Business Continuity Statement
Introduction
The policy of DNA Brokerage LLC (“DNA”) is to respond to a Significant Business Disruption (“SBD”) by safeguarding employees’ lives and Firm property, making a financial and operational assessment, quickly recovering and resuming operations, and using its best efforts to protect the firm’s books and records with a view towards, allowing its customers to transact business, where practical, as soon as possible following an SBD. In the event that DNA Brokerage determines that it is unable to continue its business, the Firm’s officers will take appropriate steps to assure customers prompt access to investments and the underlying issuers of those investments.
Plan Overview
The Plan anticipates two kinds of SBDs, internal and external. Internal SBDs affect only
the ability of DNA Brokerage to communicate and do business, such as a fire in its building.
External SBDs prevent the operation of the commodities markets or a number of firms, such as a
terrorist attack, a city flood, or a wide-scale, regional disruption. The response of DNA Brokerage
to an external SBD relies more heavily on other organizations and systems. The Business Continuity Plan (BCP) will reasonably insure its critical business operations continue to function as developed. The Plan addresses the following areas: (1) data backup and recovery; (2) mission critical systems; (3) financial and operational assessments; (4) alternate communications between customers and DNA; (5) alternate communications between DNA and its employees; (6) alternate physical location of operations; (7) critical vendors and other business contacts; and (8) communication and reporting to regulators.
Mitigation and Response
To diminish risks posed by significant disruptions, Tradovate maintains system redundancies and/or off-site backup of business critical systems and records. In the event of an emergency at our main office, business critical staff can be relocated to an off-site location to facilitate business continuity. Tradovate also has a dedicated team that works with business units and the Information Technology functions to carry out the BCP and maintain business continuity in the event of business disruptions.
Emergency Contact Persons
Executive management is aware of the potentially devastating financial, organizational, and
political consequences of the failure of one or more mission-critical information systems. The
emergency contact persons for DNA Brokerage are:
Name and Title Cell Phone Email Address
Ron Wetzel, CFO 847-363-1374 ron@strands.finance
Dax Rodriguez, CCO 312-731-1305 dax@strands.finance
Limitations Disclaimer
Due to the unpredictable nature of events causing significant business disruptions, Tradovate can not guarantee that systems will always be available or recoverable after such events. Tradovate’s business continuity plans are also subject to modification.
Electronic Trading Risks
Market volatility, order volume, and system availability could result in delay or failure of order placements, order cancellations, trade executions or account access.
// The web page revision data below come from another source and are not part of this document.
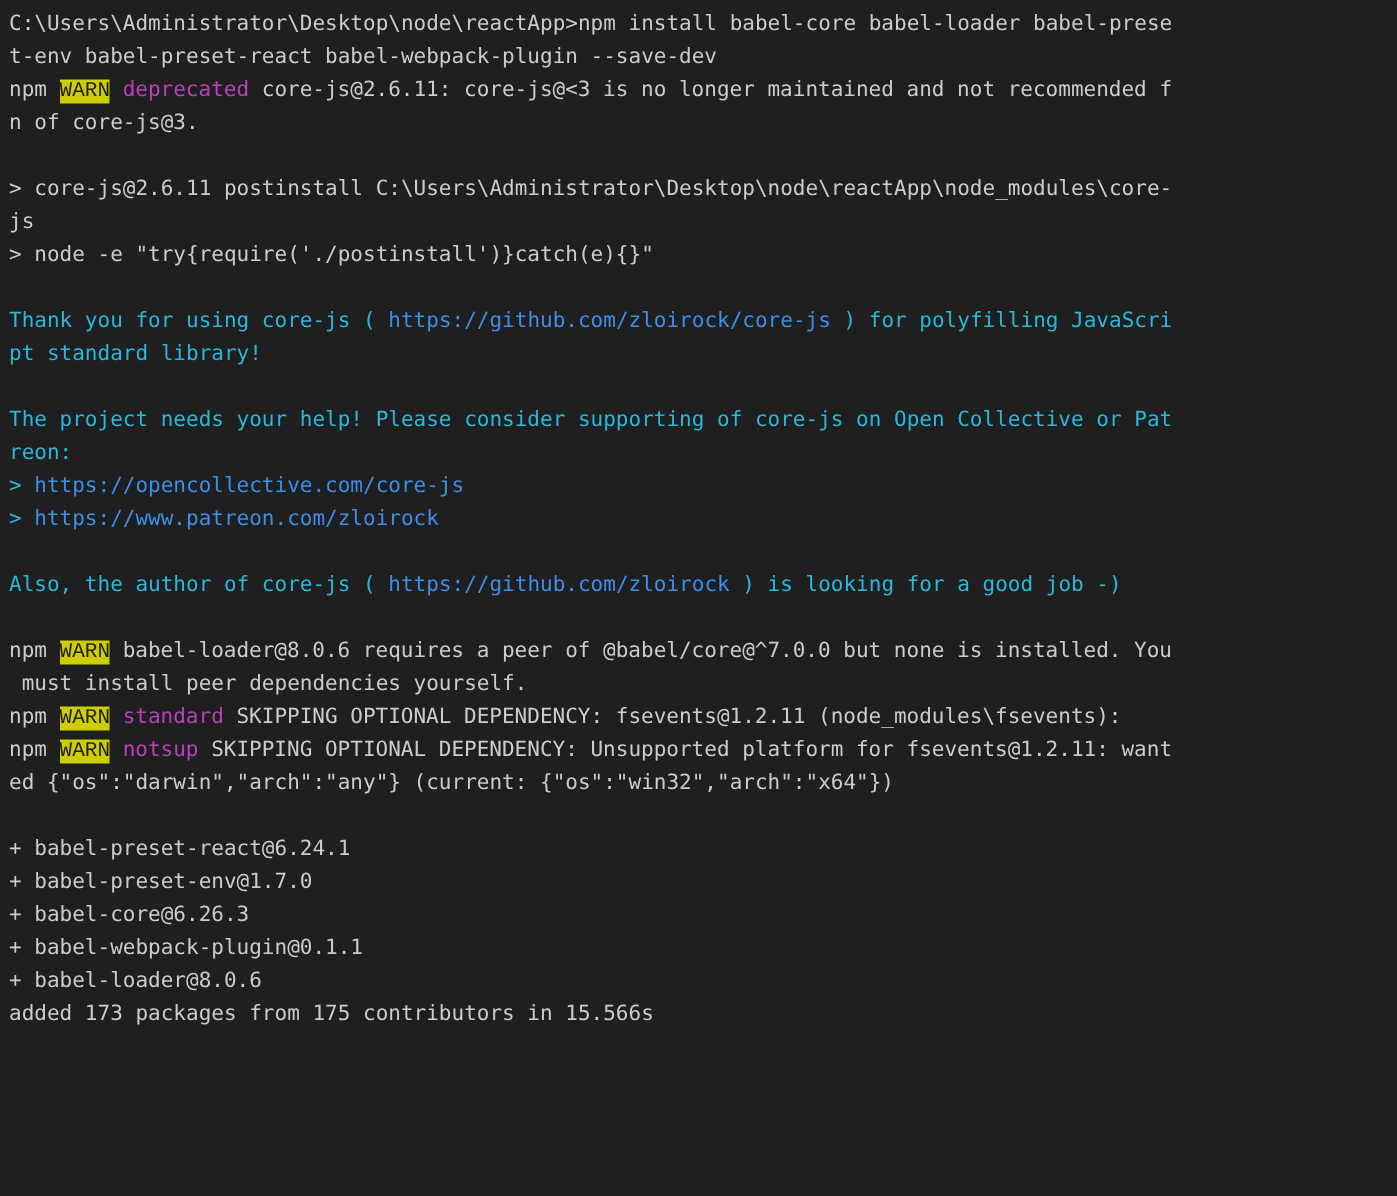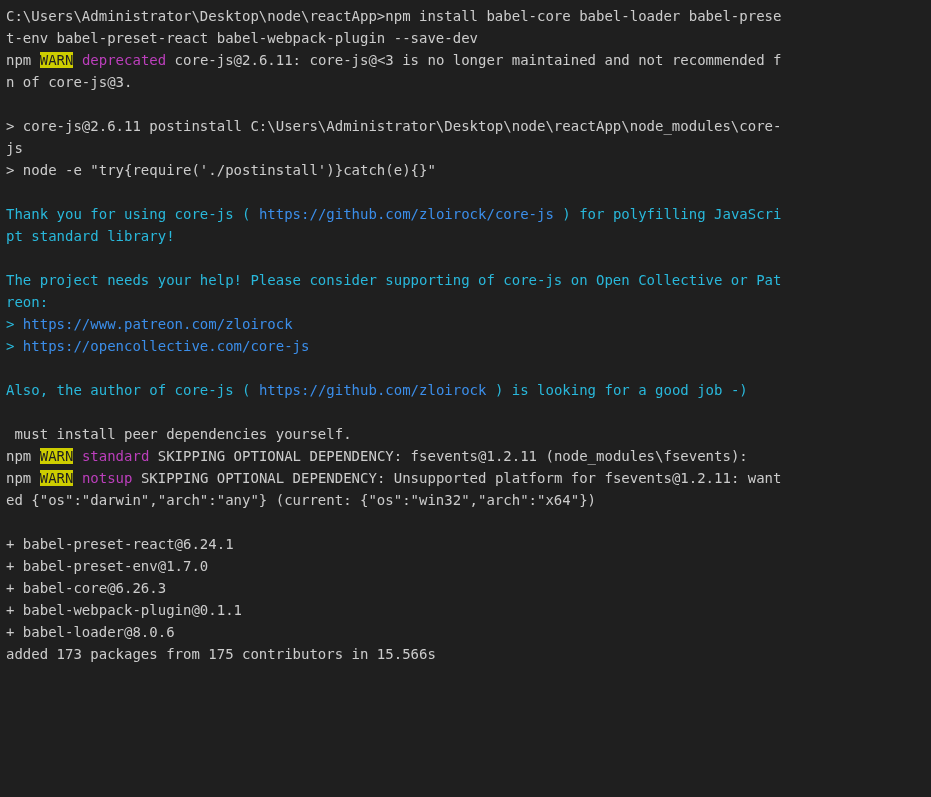--- a/index.html
+++ b/index.html
@@ -15,21 +15,21 @@
   }
   .terminal{
     width:931px;height:797px;padding:5px 0 0 6px;
     font-size:15px;
   }
   .line{
     height:22.0px;line-height:22.0px;white-space:pre;color:var(--fg);
     font-size:14px;letter-spacing:0;
   }
   .seg{color:var(--fg);}
-  .seg-warn{background:var(--warn-bg);color:var(--warn-fg);}
+  .seg-warn{background:var(--warn-bg);color:var(--warn-fg);font-family:Liberation Mono, monospace;}
   .seg-mag{color:var(--mag);text-align:center;}
   .seg-cyan{color:var(--cyan);}
   .seg-link{color:var(--link);text-decoration:none;}
   .cursor{
     display:inline-block;width:9px;height:18px;background:var(--cursor);
     vertical-align:-4px;margin-left:1px;
   }
 </style>
 </head>
 <body>
@@ -42,25 +42,26 @@
     <div class="line"></div>
     <div class="line"><span class="seg seg-fg">&gt; core-js@2.6.11 postinstall C:\Users\Administrator\Desktop\node\reactApp\node_modules\core-</span></div>
     <div class="line"><span class="seg seg-fg">js</span></div>
     <div class="line"><span class="seg seg-fg">&gt; node -e "try{require('./postinstall')}catch(e){}"</span></div>
     <div class="line"></div>
     <div class="line"><span class="seg seg-cyan">Thank you for using core-js ( </span><span class="seg seg-link">https://github.com/zloirock/core-js</span><span class="seg seg-cyan"> ) for polyfilling JavaScri</span></div>
     <div class="line"><span class="seg seg-cyan">pt standard library!</span></div>
     <div class="line"></div>
     <div class="line"><span class="seg seg-cyan">The project needs your help! Please consider supporting of core-js on Open Collective or Pat</span></div>
     <div class="line"><span class="seg seg-cyan">reon:</span></div>
+    <div class="line"><span class="seg seg-cyan">&gt; </span><span class="seg seg-link">https://opencollective.com/core-js</span></div>
     <div class="line"><span class="seg seg-cyan">&gt; </span><span class="seg seg-link">https://www.patreon.com/zloirock</span></div>
-    <div class="line"><span class="seg seg-cyan">&gt; </span><span class="seg seg-link">https://opencollective.com/core-js</span></div>
     <div class="line"></div>
     <div class="line"><span class="seg seg-cyan">Also, the author of core-js ( </span><span class="seg seg-link">https://github.com/zloirock</span><span class="seg seg-cyan"> ) is looking for a good job -)</span></div>
     <div class="line"></div>
+    <div class="line"><span class="seg seg-fg">npm </span><span class="seg seg-warn">WARN</span><span class="seg seg-fg"> babel-loader@8.0.6 requires a peer of @babel/core@^7.0.0 but none is installed. You</span></div>
     <div class="line"><span class="seg seg-fg"> must install peer dependencies yourself.</span></div>
     <div class="line"><span class="seg seg-fg">npm </span><span class="seg seg-warn">WARN</span><span class="seg seg-fg"> </span><span class="seg seg-mag">standard</span><span class="seg seg-fg"> SKIPPING OPTIONAL DEPENDENCY: fsevents@1.2.11 (node_modules\fsevents):</span></div>
     <div class="line"><span class="seg seg-fg">npm </span><span class="seg seg-warn">WARN</span><span class="seg seg-fg"> </span><span class="seg seg-mag">notsup</span><span class="seg seg-fg"> SKIPPING OPTIONAL DEPENDENCY: Unsupported platform for fsevents@1.2.11: want</span></div>
     <div class="line"><span class="seg seg-fg">ed {"os":"darwin","arch":"any"} (current: {"os":"win32","arch":"x64"})</span></div>
     <div class="line"></div>
     <div class="line"><span class="seg seg-fg">+ babel-preset-react@6.24.1</span></div>
     <div class="line"><span class="seg seg-fg">+ babel-preset-env@1.7.0</span></div>
     <div class="line"><span class="seg seg-fg">+ babel-core@6.26.3</span></div>
     <div class="line"><span class="seg seg-fg">+ babel-webpack-plugin@0.1.1</span></div>
     <div class="line"><span class="seg seg-fg">+ babel-loader@8.0.6</span></div>

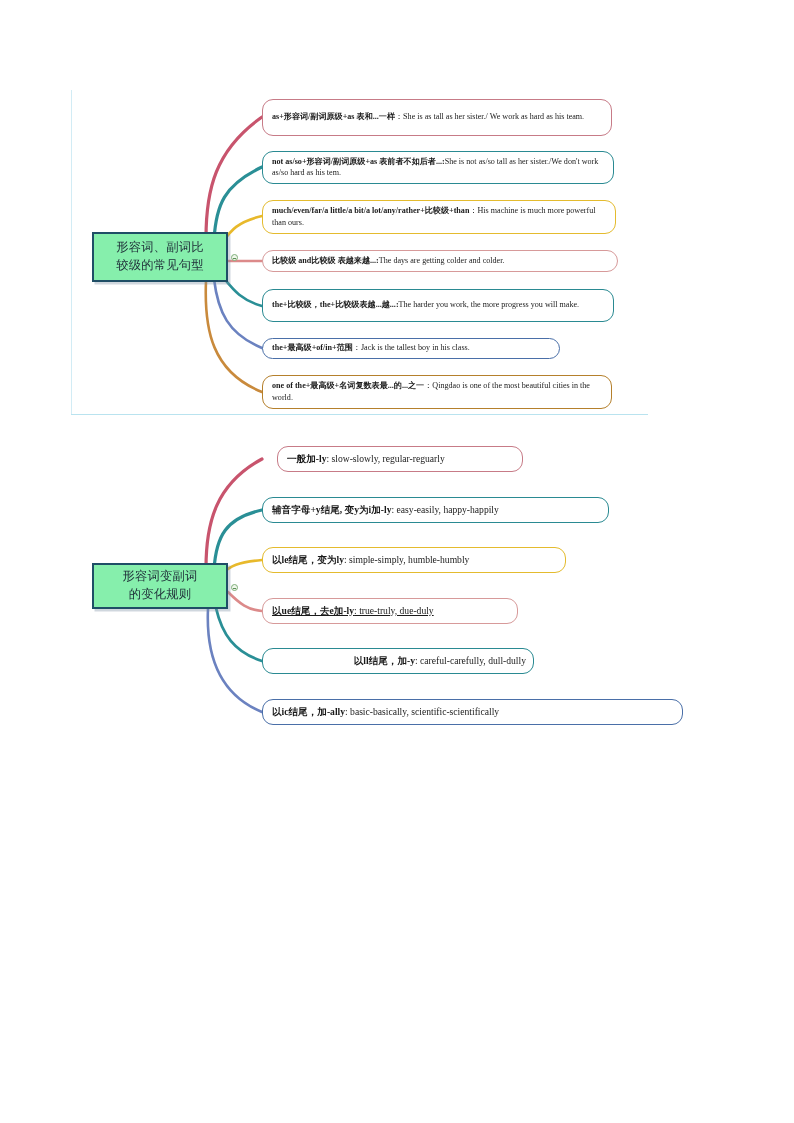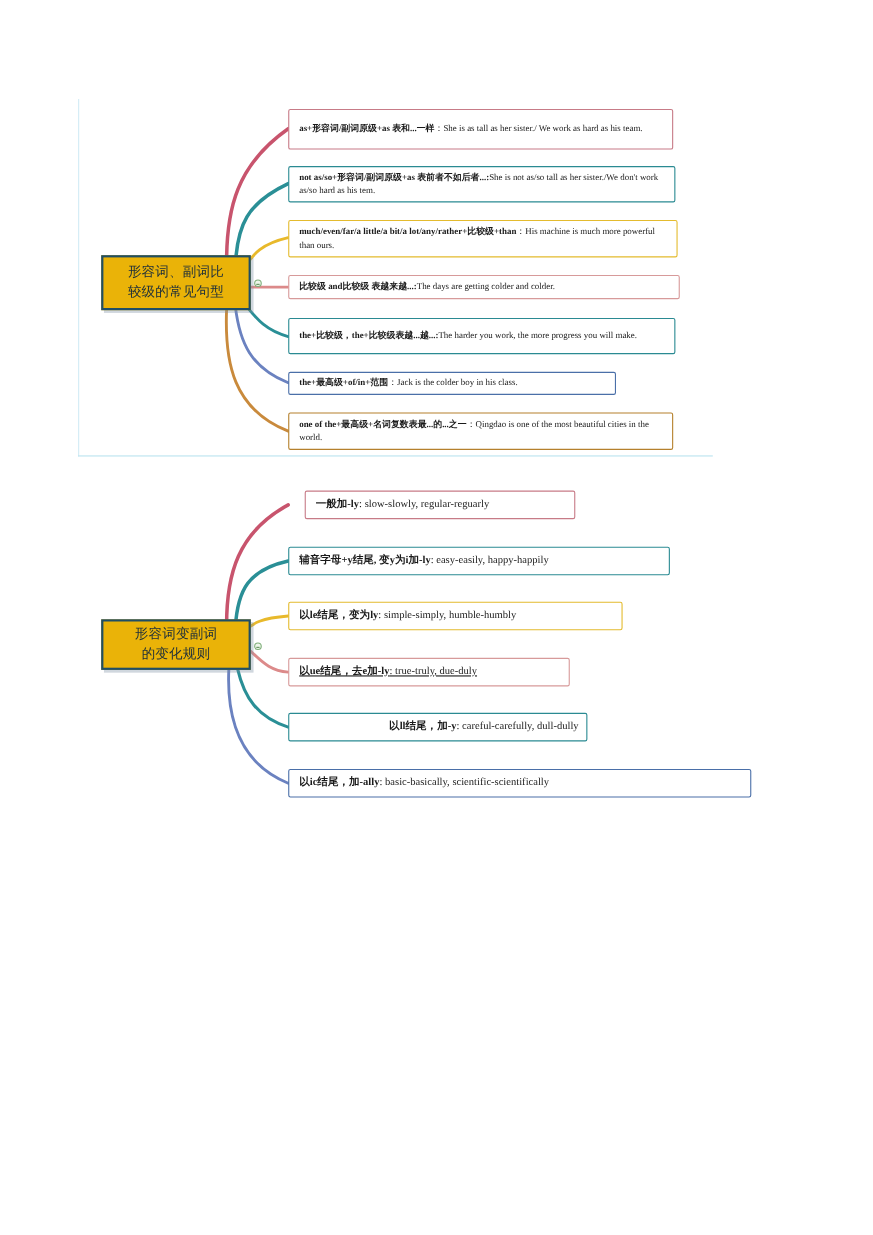--- a/index.html
+++ b/index.html
@@ -39,21 +39,21 @@
     top: 0;
     width: 794px;
     height: 1123px;
     pointer-events: none;
   }
 
   
   .root-node {
     position: absolute;
     border: 2.2px solid #1f4e66;
-    background: #eab308;
+    background: #86efac;
     box-sizing: border-box;
     display: flex;
     align-items: center;
     justify-content: center;
     text-align: center;
     color: #20313a;
     font-family: "Liberation Sans", sans-serif;
     font-size: 12.3px;
     line-height: 1.45;
     letter-spacing: .2px;
@@ -84,21 +84,21 @@
     background: #5f9159;
   }
 
   
   .leaf {
     position: absolute;
     box-sizing: border-box;
     background: #ffffff;
     border-width: 1.3px;
     border-style: solid;
-    border-radius: 2px;
+    border-radius: 11px;
     display: flex;
     align-items: center;
     padding: 3px 7px 4px 9px;
     color: #1a1a1a;
     font-family: "Liberation Serif", serif;
     font-size: 8.1px;
     line-height: 1.42;
   }
   .leaf .txt { display: block; }
   .leaf b {
@@ -158,21 +158,21 @@
 
   <div class="leaf" style="left:262px; top:250px; width:356px; height:22px; border-color:#d79a9a;">
     <span class="txt"><b>比较级  and比较级  表越来越...:</b><span>The days are getting colder and colder.</span></span>
   </div>
 
   <div class="leaf" style="left:262px; top:289px; width:352px; height:33px; border-color:#2a8a92;">
     <span class="txt"><b>the+比较级，the+比较级表越...越...:</b><span>The harder you work, the more progress you will make.</span></span>
   </div>
 
   <div class="leaf" style="left:262px; top:338px; width:298px; height:21px; border-color:#4a6fa8;">
-    <span class="txt"><b>the+最高级+of/in+范围</b><span>：Jack is the colder boy in his class.</span></span>
+    <span class="txt"><b>the+最高级+of/in+范围</b><span>：Jack is the tallest boy in his class.</span></span>
   </div>
 
   <div class="leaf" style="left:262px; top:375px; width:350px; height:34px; border-color:#b5802c;">
     <span class="txt"><b>one of the+最高级+名词复数表最...的...之一</b><span>：Qingdao is one of the most beautiful cities in the world.</span></span>
   </div>
 
   <div class="root-node" style="left:92px; top:563px; width:136px; height:46px;">
     <span class="root-text">形容词变副词
 的变化规则</span>
   </div>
As a result, trade executions could be at prices significantly different from prices quoted at the time of order entry or trades might not be executed at all. The risks of delays and failures are assumed by the account holder. Tradovate recommends that you have a back-up plan to place, cancel, execute and confirm orders if you experience problems while using Tradovate’s systems.
Social Media Disclosure
Social media hosted by Tradovate may include links to unaffiliated third party websites. Tradovate has not endorsed or recommended for use any product, service or statement offered or presented by any third party websites, nor does Tradovate assume responsibility for the accuracy or content of any website or service offered by third parties.